Efficacy of Internet-Based Guided Treatment for Genito-Pelvic Pain/Penetration Disorder: Rationale, Treatment Protocol, and Design of a Randomized Controlled Trial.

INTRODUCTION

Genito-pelvic pain/penetration disorder (GPPPD) not only adversely affects women's sexuality and sexual satisfaction but is also associated with a wide range of psychosocial consequences such as reduced quality of life and well-being, mental health comorbidities, and relationship distress. Evidence for effective treatment options is scarce.

AIM

This article describes the rationale, treatment protocol, and study design for a randomized controlled trial examining the efficacy of an Internet-based guided intervention for GPPPD.

METHOD

Two hundred women who meet the criteria for GPPPD and have not been able to experience sexual intercourse for at least the last 6 months will be recruited and randomly assigned either to the intervention group (IG) or a 6-month waitlist control group. Assessments take place at baseline (T1), peritreatment after completion of Session 5 in IG (T2), after completion of Session 8 or 12 weeks after randomization (T3), and after 6 months (T4). Data will be analyzed on an intention-to-treat and a completer basis.

MAIN OUTCOME MEASURES

The primary outcome will be sexual intercourse involving the insertion of the partner's penis at posttreatment.
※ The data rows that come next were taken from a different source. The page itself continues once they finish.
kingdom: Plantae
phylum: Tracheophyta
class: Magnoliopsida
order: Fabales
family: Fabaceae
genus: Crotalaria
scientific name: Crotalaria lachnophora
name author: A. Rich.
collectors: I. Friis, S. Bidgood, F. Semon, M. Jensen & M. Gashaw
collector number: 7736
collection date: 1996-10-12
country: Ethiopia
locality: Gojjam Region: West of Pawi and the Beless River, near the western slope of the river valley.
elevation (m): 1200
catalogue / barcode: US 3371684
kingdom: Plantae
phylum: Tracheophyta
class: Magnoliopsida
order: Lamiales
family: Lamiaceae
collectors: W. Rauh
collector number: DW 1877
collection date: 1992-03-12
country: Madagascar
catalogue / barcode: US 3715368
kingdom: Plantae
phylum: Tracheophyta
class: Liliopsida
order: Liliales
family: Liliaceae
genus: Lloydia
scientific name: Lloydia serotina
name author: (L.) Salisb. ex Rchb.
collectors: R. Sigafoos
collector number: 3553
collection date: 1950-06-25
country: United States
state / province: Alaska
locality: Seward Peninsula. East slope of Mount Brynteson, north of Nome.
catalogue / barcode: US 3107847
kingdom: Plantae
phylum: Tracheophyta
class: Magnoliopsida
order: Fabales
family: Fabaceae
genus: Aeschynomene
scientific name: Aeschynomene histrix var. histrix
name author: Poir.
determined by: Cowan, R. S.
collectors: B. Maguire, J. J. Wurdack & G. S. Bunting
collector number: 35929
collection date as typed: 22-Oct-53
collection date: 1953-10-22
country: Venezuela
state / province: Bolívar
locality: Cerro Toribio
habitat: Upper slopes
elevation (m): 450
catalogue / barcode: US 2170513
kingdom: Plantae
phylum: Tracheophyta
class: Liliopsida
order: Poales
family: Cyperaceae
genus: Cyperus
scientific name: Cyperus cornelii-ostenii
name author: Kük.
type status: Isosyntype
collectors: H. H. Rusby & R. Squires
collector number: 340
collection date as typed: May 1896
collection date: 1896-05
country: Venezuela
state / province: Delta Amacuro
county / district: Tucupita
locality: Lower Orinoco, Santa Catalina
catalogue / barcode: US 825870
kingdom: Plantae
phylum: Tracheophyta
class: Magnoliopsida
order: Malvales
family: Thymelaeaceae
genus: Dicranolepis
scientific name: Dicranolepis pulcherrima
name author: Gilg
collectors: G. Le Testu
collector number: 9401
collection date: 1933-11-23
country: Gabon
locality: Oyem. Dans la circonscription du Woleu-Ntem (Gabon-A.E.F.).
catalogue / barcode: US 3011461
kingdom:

Secondary outcomes include, e.g., improved non-intercourse penetration, sexual functioning, dyadic stress coping, reduced fear of sexuality and negative penetration-related cognitions. Fear of sexuality, penetration-related cognitions, and exercise intensity will be assessed as mediators of intercourse in the IG. Sexual dysfunctions of partners will be measured at baseline (T1) and investigated as a potential moderator of the primary treatment outcome.

DISCUSSION

Given the burden associated with GPPPD and the need for specialized treatment, there is a surprising lack of evidence-based treatment options. This study aims to assess whether Internet-based interventions could contribute to closing this treatment gap.

CLINICAL TRIAL REGISTRATION

German Register of Clinical Studies (DRKS): DRKS00010228.